• YOUR GOAL:
From the records below, report the number of lines that contain "accept", and add nothing.

• MATERIAL SHOWN:
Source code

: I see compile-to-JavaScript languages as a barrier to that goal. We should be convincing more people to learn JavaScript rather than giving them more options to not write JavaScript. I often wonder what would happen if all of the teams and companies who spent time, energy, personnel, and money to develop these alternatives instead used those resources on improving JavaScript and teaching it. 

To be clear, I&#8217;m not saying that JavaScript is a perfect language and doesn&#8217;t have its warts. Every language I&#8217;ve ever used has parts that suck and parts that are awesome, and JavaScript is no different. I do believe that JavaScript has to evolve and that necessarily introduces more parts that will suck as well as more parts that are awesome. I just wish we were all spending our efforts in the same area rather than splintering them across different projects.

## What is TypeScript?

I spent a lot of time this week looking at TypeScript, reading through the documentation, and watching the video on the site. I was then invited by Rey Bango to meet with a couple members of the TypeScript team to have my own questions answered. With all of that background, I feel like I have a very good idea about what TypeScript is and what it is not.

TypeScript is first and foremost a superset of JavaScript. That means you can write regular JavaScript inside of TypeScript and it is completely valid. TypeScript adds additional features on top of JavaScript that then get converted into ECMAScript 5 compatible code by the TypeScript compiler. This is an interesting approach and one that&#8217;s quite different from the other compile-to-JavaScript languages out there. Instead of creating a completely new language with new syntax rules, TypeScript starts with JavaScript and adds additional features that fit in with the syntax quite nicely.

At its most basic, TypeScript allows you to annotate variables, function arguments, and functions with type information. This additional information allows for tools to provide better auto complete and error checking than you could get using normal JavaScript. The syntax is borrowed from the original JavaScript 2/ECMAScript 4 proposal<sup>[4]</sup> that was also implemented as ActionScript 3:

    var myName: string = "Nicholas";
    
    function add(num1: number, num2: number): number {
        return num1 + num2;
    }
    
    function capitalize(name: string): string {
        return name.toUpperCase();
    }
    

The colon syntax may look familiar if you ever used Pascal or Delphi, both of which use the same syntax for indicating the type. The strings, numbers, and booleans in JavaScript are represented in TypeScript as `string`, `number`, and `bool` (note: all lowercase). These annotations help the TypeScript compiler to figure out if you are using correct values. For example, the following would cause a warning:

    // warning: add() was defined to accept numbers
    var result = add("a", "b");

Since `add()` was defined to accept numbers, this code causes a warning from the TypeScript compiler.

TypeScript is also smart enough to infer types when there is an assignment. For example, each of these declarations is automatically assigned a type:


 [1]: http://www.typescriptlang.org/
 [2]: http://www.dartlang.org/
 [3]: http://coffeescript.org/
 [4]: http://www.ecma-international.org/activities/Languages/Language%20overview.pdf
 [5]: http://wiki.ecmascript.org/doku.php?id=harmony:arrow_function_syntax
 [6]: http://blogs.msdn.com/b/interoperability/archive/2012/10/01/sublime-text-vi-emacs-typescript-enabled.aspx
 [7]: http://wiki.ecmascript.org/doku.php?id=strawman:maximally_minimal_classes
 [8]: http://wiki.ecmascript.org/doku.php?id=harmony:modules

• EXPECTED ANSWER:
2